● **Study text**:
★ ★ ★ ★ ★

Data were extracted by two trained physicians (F.P.O. and T.K.K.) using a standardised, pre-piloted electronic data collection form. The estimated glomerular filtration rate (eGFR) was calculated using the Chronic Kidney Disease Epidemiology Collaboration (CKD-EPI) equation. The collected variables included: (1) Demographic characteristics: age and sex; (2) Clinical characteristics: primary cause of ESRD and comorbid conditions; (3) Baseline laboratory values: hemoglobin and eGFR; and (4) Treatment parameters: vascular access type and number of hemodialysis sessions completed. Key variables required for inclusion were age, sex, confirmed ESRD diagnosis, vascular access type, and vital status at one year. Patients missing more than 50% of these defined key variables were excluded.
Statistical Analysis
All statistical analyses were performed using R software version 4.3.1. Continuous and categorical variables are presented as medians with interquartile ranges (IQRs) and counts with percentages, respectively. Between-group comparisons used Mann-Whitney U tests for continuous variables and Fisher’s exact tests for categorical variables. Survival analysis was conducted using Kaplan-Meier curves with log-rank tests. Univariate and multivariate Cox proportional hazards regression models were used to identify factors associated with one-year mortality. Variables with p<0.10 in univariate analysis were included in the multivariate model. However, due to the limited number of mortality events (n=27), the multivariate model may be overfit, and the results should be interpreted as exploratory. The model was checked for multicollinearity using the variance inflation factor (VIF), and all VIFs were below 2.0. A two-sided p-value <0.05 was considered statistically significant.

★ ★ ★ ★ ★

● **Work task 1**:
Answer the following questions using the study methods text.
(a) Which equation was used to calculate the estimated glomerular filtration rate?
(b) Which software version was used for all statistical analyses?
(c) What p-value threshold in univariate analysis determined inclusion in the multivariate model?
● **Work task 2**: Extend the study methods text by writing what follows its final sentence.

[Multi-view scene reconstruction data]
★ ★ ★ ★ ★

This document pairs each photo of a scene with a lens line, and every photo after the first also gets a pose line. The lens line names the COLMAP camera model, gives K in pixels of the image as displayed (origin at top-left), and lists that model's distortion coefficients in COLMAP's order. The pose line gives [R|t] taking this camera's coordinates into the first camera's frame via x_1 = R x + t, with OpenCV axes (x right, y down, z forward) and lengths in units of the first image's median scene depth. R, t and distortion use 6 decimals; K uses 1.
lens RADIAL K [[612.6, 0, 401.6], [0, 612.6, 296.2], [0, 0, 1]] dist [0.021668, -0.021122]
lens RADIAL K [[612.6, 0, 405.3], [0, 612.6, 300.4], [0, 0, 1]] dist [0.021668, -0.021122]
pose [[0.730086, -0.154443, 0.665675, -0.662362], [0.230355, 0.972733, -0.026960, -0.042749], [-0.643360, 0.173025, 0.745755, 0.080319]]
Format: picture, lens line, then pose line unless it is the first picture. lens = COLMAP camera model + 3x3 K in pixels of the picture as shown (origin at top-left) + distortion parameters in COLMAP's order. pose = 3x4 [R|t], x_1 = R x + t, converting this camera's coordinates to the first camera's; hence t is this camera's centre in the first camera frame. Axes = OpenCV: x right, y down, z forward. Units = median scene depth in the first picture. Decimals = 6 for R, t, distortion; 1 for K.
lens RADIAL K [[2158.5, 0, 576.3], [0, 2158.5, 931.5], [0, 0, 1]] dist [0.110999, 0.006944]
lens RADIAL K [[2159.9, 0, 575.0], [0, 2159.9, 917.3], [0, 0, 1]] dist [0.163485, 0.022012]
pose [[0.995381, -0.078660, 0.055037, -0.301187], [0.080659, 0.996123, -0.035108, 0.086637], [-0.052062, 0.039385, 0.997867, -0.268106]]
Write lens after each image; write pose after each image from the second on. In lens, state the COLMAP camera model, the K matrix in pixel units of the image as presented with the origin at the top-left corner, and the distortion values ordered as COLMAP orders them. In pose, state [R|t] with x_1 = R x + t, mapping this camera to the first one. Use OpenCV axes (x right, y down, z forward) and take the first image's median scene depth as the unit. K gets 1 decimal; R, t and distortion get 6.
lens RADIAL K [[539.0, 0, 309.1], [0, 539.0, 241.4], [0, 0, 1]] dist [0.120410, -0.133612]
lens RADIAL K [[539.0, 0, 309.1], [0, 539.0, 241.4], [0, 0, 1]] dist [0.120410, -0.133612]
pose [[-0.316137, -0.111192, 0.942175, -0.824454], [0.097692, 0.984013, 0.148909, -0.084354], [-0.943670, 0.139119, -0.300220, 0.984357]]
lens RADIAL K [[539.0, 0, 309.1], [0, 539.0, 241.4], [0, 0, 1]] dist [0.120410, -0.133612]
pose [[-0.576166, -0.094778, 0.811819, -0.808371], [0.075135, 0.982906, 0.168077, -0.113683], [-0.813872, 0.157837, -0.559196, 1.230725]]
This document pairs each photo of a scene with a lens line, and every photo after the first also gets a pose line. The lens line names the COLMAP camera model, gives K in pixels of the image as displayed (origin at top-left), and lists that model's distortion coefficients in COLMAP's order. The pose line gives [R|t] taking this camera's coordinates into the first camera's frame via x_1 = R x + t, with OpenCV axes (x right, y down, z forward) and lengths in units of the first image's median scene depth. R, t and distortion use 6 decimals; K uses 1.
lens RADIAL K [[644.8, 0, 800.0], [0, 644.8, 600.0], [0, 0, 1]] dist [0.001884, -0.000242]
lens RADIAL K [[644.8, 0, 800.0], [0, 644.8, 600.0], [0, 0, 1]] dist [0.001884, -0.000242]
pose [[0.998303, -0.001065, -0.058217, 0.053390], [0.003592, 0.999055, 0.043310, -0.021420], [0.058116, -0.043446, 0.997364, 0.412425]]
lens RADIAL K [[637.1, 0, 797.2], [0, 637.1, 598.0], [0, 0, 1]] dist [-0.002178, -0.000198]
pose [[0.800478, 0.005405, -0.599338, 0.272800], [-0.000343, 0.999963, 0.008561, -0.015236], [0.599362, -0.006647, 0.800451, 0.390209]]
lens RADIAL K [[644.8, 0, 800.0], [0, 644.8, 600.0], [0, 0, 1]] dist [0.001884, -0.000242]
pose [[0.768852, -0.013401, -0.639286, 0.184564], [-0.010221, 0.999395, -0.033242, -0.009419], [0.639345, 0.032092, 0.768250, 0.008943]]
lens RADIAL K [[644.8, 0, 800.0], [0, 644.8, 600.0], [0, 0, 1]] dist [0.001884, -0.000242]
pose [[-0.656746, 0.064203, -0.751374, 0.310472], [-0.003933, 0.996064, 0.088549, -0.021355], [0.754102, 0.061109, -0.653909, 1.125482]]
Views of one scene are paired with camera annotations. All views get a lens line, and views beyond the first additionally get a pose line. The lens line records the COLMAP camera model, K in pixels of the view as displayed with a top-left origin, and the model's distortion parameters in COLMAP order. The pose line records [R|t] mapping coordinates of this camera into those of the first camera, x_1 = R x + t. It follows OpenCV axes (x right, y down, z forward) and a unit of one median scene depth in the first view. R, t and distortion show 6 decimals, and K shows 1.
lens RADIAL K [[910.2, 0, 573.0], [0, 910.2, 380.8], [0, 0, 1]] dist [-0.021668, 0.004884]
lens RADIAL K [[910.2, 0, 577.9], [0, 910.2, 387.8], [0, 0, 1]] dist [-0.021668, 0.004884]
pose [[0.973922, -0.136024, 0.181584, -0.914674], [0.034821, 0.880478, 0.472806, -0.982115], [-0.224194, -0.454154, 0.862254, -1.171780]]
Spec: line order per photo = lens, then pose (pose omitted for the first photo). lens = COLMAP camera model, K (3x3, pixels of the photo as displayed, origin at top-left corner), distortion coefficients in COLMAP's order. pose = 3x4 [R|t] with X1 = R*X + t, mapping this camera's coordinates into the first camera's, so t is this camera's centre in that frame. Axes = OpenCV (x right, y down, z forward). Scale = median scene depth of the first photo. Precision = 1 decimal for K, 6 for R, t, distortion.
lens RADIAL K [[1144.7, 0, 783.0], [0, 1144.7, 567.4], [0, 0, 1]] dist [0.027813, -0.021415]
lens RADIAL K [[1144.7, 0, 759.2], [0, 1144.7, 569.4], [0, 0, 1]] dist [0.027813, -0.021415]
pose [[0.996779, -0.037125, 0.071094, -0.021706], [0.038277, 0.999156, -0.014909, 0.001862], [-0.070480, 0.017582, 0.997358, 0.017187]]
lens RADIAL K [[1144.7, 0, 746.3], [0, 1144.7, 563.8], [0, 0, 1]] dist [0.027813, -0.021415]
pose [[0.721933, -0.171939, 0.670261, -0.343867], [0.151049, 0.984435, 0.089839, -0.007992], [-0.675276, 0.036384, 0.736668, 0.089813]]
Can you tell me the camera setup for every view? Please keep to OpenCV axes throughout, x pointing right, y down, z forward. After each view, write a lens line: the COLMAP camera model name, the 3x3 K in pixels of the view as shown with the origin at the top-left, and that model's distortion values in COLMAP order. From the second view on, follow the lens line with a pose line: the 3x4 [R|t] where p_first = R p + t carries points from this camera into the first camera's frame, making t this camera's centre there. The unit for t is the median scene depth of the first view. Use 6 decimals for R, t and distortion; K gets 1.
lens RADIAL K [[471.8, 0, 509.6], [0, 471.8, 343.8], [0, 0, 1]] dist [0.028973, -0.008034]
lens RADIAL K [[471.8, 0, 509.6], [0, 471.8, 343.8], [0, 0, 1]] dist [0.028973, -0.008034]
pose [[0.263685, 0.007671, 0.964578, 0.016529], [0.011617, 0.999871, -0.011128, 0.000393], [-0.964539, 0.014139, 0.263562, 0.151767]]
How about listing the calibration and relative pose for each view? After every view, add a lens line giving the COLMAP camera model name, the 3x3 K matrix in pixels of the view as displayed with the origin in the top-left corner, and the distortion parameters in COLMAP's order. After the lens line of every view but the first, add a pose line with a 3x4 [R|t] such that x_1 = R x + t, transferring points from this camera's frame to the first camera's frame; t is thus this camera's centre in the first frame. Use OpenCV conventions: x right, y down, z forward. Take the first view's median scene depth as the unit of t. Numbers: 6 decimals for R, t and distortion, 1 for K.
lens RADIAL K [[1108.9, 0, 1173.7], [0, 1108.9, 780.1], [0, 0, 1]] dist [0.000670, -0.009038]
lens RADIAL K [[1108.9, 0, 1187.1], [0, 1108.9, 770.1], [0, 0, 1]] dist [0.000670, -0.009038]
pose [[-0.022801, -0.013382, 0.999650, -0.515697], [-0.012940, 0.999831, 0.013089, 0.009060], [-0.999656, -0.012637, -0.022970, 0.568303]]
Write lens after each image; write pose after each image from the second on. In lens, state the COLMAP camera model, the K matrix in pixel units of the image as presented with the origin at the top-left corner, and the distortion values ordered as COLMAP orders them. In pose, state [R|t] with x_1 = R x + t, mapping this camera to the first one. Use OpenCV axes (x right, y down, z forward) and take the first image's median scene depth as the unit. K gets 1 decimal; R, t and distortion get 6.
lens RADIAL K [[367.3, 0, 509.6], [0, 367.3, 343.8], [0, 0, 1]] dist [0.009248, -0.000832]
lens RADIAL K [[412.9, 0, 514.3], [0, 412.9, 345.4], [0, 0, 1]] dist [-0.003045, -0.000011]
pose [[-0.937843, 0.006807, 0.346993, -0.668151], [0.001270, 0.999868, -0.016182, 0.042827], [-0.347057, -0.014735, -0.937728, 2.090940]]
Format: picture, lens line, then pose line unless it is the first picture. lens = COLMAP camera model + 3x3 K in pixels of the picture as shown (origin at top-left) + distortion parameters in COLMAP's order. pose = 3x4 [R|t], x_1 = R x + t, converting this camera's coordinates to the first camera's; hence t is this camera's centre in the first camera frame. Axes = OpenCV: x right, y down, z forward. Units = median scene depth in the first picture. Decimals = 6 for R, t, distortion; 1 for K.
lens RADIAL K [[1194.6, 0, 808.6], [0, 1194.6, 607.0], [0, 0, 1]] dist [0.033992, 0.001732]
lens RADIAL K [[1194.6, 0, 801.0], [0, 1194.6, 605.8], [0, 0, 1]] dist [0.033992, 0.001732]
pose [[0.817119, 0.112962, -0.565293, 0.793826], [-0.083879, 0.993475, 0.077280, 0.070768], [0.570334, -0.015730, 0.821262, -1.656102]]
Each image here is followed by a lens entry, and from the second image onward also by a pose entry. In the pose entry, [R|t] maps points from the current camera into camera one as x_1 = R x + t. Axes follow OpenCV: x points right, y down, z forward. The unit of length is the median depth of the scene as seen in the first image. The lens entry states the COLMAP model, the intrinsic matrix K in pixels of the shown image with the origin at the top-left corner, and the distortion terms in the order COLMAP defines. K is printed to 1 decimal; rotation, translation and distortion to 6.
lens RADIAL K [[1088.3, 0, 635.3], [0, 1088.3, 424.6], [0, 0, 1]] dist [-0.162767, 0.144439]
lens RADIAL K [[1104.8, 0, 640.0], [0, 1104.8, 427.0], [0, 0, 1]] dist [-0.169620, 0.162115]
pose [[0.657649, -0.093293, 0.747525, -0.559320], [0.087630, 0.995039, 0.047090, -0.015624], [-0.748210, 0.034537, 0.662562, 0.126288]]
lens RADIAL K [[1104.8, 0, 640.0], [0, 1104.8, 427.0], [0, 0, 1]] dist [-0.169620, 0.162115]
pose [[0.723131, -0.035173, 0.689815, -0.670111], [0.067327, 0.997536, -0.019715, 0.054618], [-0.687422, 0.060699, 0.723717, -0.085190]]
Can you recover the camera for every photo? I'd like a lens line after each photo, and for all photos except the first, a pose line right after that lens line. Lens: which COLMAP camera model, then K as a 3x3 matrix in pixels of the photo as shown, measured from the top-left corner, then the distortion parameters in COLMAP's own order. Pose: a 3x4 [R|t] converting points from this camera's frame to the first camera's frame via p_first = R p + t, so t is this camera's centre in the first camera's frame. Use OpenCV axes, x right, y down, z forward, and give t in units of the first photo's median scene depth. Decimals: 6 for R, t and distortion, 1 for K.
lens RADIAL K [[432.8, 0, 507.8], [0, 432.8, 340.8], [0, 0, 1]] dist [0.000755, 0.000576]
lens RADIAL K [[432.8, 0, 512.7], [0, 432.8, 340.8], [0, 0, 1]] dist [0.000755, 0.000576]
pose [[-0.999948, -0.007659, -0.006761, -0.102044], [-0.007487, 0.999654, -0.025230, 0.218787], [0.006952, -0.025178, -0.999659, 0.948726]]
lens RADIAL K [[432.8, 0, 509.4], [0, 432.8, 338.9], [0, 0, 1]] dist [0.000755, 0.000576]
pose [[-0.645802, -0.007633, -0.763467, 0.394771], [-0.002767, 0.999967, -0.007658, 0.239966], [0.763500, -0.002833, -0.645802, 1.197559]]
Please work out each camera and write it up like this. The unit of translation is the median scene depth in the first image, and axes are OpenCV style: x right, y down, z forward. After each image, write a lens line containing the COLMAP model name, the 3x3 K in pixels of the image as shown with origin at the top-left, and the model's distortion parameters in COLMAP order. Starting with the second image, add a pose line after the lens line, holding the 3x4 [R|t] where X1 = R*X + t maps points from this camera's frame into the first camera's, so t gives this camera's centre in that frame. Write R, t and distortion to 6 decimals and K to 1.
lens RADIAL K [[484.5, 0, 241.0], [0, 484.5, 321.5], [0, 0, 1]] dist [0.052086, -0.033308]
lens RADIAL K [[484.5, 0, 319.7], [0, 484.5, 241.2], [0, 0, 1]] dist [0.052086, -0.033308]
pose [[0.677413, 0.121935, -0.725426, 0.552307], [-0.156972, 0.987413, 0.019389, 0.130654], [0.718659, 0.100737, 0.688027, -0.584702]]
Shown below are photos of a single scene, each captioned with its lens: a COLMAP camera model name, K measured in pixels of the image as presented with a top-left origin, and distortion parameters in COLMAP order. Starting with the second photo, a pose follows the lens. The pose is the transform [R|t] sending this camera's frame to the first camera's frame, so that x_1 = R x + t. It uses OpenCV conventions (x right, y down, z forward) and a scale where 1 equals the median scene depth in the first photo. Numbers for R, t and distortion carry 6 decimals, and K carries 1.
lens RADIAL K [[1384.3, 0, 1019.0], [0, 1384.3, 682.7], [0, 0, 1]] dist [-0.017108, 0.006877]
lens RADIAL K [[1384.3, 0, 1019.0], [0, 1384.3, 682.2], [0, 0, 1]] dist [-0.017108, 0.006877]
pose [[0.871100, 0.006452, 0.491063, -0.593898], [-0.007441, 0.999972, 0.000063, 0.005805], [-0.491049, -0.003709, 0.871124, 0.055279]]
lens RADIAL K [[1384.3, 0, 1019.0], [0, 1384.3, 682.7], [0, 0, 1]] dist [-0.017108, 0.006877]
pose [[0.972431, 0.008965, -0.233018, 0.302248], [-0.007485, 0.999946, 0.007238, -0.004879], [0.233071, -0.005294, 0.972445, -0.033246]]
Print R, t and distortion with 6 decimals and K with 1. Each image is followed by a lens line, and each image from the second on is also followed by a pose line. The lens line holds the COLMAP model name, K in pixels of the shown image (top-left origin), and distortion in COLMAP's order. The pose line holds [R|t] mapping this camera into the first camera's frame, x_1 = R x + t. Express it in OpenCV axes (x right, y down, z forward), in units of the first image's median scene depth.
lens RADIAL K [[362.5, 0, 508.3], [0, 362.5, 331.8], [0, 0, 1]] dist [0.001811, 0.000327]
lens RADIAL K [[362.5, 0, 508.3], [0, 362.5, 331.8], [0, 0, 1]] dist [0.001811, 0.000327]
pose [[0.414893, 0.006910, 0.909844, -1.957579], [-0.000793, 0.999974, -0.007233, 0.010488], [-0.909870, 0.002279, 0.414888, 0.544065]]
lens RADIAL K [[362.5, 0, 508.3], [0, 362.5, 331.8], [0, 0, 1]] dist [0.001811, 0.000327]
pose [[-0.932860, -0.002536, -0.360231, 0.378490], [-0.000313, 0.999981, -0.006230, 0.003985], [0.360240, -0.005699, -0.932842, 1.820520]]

★ ★ ★ ★ ★

● **Answer space 1**:
(a) The Chronic Kidney Disease Epidemiology Collaboration (CKD-EPI) equation.
(b) R software version 4.3.1.
(c) p<0.10.

● **Answer space 2**:
Ethical Considerations
The study protocol was approved by Murang’a County Referral Hospital Ethics Committee. Informed consent was waived for this retrospective analysis of de-identified data. Patient confidentiality was maintained through data anonymization, and the study was conducted in accordance with the Declaration of Helsinki and followed STROBE (Strengthening the Reporting of Observational Studies in Epidemiology) guidelines for reporting.
Results
Baseline Characteristics
The final cohort of 79 patients had a median age of 62.0 years (IQR 48.0-74.0) with male predominance (52/79, 65.8%). Hypertension was the leading cause of ESRD (38/79, 48.1%), followed by diabetes mellitus (25/79, 31.6%) and chronic glomerulonephritis (16/79, 20.3%). These were the three exclusive, pre-defined etiological categories for the analysis. Comorbidity analysis revealed a high prevalence of hypertension (68/79, 86.1%), diabetes mellitus (32/79, 40.5%), and HIV (14/79, 17.7%). Other less common conditions were documented but excluded from subsequent multivariate analysis due to low prevalence.
Most patients (71/79, 89.9%) relied on central venous catheters (CVCs) for vascular access, while only 8 (10.1%) had arteriovenous fistulas (AVFs). The median baseline haemoglobin was 8.2 g/dL (IQR 7.1-9.3), indicating significant anaemia, and the median eGFR at dialysis initiation was 7.8 mL/min/1.73m² (IQR 5.4-10.2), suggesting late presentation.
Comparative analysis between survivors and non-survivors revealed significant differences. Non-survivors were significantly older than survivors (median 73.0 vs 58.0 years, p<0.001) and had lower baseline haemoglobin (7.1 vs 8.6 g/dL, p=0.008). Notably, all 27 patients who died (100%) were dialyzed using a CVC, whereas 15.4% (8/52) of survivors had an AVF (p=0.018). The baseline eGFR was also significantly lower in non-survivors (6.2 vs 8.1 mL/min/1.73m², p=0.023). No significant differences were found in sex distribution or the prevalence of individual comorbidities like hypertension, diabetes, or HIV between the two groups (Table 1).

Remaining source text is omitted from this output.